**EXERCISE BRIEF:** Word-for-word transcription is needed for all of the entries.

**DATA SHOWN:**

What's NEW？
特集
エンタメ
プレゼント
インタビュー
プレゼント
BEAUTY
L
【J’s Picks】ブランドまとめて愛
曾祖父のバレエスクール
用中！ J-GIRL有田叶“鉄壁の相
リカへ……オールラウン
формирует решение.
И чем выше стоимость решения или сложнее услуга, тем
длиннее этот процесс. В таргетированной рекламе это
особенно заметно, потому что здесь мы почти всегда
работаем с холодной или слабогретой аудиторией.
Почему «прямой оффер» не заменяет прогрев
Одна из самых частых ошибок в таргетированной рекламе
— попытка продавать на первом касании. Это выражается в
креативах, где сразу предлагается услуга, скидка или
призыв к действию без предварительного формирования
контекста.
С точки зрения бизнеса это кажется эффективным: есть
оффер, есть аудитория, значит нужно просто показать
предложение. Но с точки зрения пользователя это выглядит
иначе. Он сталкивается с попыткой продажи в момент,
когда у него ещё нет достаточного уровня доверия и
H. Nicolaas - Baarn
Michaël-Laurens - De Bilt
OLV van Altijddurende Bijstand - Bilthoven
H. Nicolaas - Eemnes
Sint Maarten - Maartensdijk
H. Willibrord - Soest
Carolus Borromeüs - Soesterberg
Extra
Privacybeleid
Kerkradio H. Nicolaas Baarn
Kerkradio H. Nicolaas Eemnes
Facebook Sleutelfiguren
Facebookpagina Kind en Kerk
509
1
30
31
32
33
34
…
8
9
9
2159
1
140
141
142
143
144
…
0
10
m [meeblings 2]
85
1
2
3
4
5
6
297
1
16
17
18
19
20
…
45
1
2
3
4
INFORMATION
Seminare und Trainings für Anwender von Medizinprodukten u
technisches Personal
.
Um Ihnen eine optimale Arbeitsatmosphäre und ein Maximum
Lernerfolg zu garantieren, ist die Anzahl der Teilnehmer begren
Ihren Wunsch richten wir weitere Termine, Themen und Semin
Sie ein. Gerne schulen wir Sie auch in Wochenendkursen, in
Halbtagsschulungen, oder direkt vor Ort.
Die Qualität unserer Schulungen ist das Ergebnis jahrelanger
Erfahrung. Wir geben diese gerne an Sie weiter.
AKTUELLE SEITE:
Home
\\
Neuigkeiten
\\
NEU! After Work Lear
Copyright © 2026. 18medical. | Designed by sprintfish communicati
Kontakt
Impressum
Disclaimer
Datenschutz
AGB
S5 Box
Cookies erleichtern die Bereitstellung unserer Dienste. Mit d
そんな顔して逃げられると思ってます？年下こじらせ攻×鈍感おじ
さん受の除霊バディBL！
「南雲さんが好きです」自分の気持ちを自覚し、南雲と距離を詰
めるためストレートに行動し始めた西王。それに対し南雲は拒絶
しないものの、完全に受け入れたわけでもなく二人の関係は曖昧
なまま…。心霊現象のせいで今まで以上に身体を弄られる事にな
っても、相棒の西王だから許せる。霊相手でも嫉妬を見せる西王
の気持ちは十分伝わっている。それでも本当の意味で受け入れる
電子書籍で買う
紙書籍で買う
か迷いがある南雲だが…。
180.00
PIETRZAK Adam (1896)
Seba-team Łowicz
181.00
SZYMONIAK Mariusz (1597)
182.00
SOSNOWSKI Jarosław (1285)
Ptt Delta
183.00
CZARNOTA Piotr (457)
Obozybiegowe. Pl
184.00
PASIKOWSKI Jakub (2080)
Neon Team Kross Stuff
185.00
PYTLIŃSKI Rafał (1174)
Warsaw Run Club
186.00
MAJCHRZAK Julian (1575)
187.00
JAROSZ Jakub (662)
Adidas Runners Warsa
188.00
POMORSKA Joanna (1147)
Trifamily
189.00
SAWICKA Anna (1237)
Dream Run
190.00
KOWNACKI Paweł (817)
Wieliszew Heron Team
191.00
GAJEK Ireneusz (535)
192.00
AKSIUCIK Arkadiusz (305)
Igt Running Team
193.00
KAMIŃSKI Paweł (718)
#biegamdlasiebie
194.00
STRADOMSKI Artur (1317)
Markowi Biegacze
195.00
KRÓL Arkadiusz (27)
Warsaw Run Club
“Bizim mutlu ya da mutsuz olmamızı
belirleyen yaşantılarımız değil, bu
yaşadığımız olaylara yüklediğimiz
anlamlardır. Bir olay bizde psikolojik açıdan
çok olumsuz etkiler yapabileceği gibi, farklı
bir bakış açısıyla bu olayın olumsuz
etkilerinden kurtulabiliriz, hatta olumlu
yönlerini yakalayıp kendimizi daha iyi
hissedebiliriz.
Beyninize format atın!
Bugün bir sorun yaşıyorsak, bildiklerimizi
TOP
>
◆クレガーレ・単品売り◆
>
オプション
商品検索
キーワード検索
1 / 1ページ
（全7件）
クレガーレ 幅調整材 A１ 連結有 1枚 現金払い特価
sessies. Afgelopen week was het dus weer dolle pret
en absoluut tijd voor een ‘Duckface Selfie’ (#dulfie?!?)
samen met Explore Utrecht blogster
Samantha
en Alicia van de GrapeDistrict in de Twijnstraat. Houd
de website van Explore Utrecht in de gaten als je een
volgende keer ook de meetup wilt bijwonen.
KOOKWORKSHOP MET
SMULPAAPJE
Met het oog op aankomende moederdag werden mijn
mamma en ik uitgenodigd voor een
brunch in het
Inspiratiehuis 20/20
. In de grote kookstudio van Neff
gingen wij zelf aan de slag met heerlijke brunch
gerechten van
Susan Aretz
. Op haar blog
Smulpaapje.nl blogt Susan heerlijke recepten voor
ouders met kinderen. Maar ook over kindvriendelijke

**YOUR RESPONSE:**
What's NEW？
特集
エンタメ
プレゼント
インタビュー
プレゼント
BEAUTY
L
【J’s Picks】ブランドまとめて愛
曾祖父のバレエスクール
用中！ J-GIRL有田叶“鉄壁の相
リカへ……オールラウン
формирует решение.
И чем выше стоимость решения или сложнее услуга, тем
длиннее этот процесс. В таргетированной рекламе это
особенно заметно, потому что здесь мы почти всегда
работаем с холодной или слабогретой аудиторией.
Почему «прямой оффер» не заменяет прогрев
Одна из самых частых ошибок в таргетированной рекламе
— попытка продавать на первом касании. Это выражается в
креативах, где сразу предлагается услуга, скидка или
призыв к действию без предварительного формирования
контекста.
С точки зрения бизнеса это кажется эффективным: есть
оффер, есть аудитория, значит нужно просто показать
предложение. Но с точки зрения пользователя это выглядит
иначе. Он сталкивается с попыткой продажи в момент,
когда у него ещё нет достаточного уровня доверия и
H. Nicolaas - Baarn
Michaël-Laurens - De Bilt
OLV van Altijddurende Bijstand - Bilthoven
H. Nicolaas - Eemnes
Sint Maarten - Maartensdijk
H. Willibrord - Soest
Carolus Borromeüs - Soesterberg
Extra
Privacybeleid
Kerkradio H. Nicolaas Baarn
Kerkradio H. Nicolaas Eemnes
Facebook Sleutelfiguren
Facebookpagina Kind en Kerk
509
1
30
31
32
33
34
…
8
9
9
2159
1
140
141
142
143
144
…
0
10
m [meeblings 2]
85
1
2
3
4
5
6
297
1
16
17
18
19
20
…
45
1
2
3
4
INFORMATION
Seminare und Trainings für Anwender von Medizinprodukten u
technisches Personal
.
Um Ihnen eine optimale Arbeitsatmosphäre und ein Maximum
Lernerfolg zu garantieren, ist die Anzahl der Teilnehmer begren
Ihren Wunsch richten wir weitere Termine, Themen und Semin
Sie ein. Gerne schulen wir Sie auch in Wochenendkursen, in
Halbtagsschulungen, oder direkt vor Ort.
Die Qualität unserer Schulungen ist das Ergebnis jahrelanger
Erfahrung. Wir geben diese gerne an Sie weiter.
AKTUELLE SEITE:
Home
\\
Neuigkeiten
\\
NEU! After Work Lear
Copyright © 2026. 18medical. | Designed by sprintfish communicati
Kontakt
Impressum
Disclaimer
Datenschutz
AGB
S5 Box
Cookies erleichtern die Bereitstellung unserer Dienste. Mit d
そんな顔して逃げられると思ってます？年下こじらせ攻×鈍感おじ
さん受の除霊バディBL！
「南雲さんが好きです」自分の気持ちを自覚し、南雲と距離を詰
めるためストレートに行動し始めた西王。それに対し南雲は拒絶
しないものの、完全に受け入れたわけでもなく二人の関係は曖昧
なまま…。心霊現象のせいで今まで以上に身体を弄られる事にな
っても、相棒の西王だから許せる。霊相手でも嫉妬を見せる西王
の気持ちは十分伝わっている。それでも本当の意味で受け入れる
電子書籍で買う
紙書籍で買う
か迷いがある南雲だが…。
180.00
PIETRZAK Adam (1896)
Seba-team Łowicz
181.00
SZYMONIAK Mariusz (1597)
182.00
SOSNOWSKI Jarosław (1285)
Ptt Delta
183.00
CZARNOTA Piotr (457)
Obozybiegowe. Pl
184.00
PASIKOWSKI Jakub (2080)
Neon Team Kross Stuff
185.00
PYTLIŃSKI Rafał (1174)
Warsaw Run Club
186.00
MAJCHRZAK Julian (1575)
187.00
JAROSZ Jakub (662)
Adidas Runners Warsa
188.00
POMORSKA Joanna (1147)
Trifamily
189.00
SAWICKA Anna (1237)
Dream Run
190.00
KOWNACKI Paweł (817)
Wieliszew Heron Team
191.00
GAJEK Ireneusz (535)
192.00
AKSIUCIK Arkadiusz (305)
Igt Running Team
193.00
KAMIŃSKI Paweł (718)
#biegamdlasiebie
194.00
STRADOMSKI Artur (1317)
Markowi Biegacze
195.00
KRÓL Arkadiusz (27)
Warsaw Run Club
“Bizim mutlu ya da mutsuz olmamızı
belirleyen yaşantılarımız değil, bu
yaşadığımız olaylara yüklediğimiz
anlamlardır. Bir olay bizde psikolojik açıdan
çok olumsuz etkiler yapabileceği gibi, farklı
bir bakış açısıyla bu olayın olumsuz
etkilerinden kurtulabiliriz, hatta olumlu
yönlerini yakalayıp kendimizi daha iyi
hissedebiliriz.
Beyninize format atın!
Bugün bir sorun yaşıyorsak, bildiklerimizi
TOP
>
◆クレガーレ・単品売り◆
>
オプション
商品検索
キーワード検索
1 / 1ページ
（全7件）
クレガーレ 幅調整材 A１ 連結有 1枚 現金払い特価
sessies. Afgelopen week was het dus weer dolle pret
en absoluut tijd voor een ‘Duckface Selfie’ (#dulfie?!?)
samen met Explore Utrecht blogster
Samantha
en Alicia van de GrapeDistrict in de Twijnstraat. Houd
de website van Explore Utrecht in de gaten als je een
volgende keer ook de meetup wilt bijwonen.
KOOKWORKSHOP MET
SMULPAAPJE
Met het oog op aankomende moederdag werden mijn
mamma en ik uitgenodigd voor een
brunch in het
Inspiratiehuis 20/20
. In de grote kookstudio van Neff
gingen wij zelf aan de slag met heerlijke brunch
gerechten van
Susan Aretz
. Op haar blog
Smulpaapje.nl blogt Susan heerlijke recepten voor
ouders met kinderen. Maar ook over kindvriendelijke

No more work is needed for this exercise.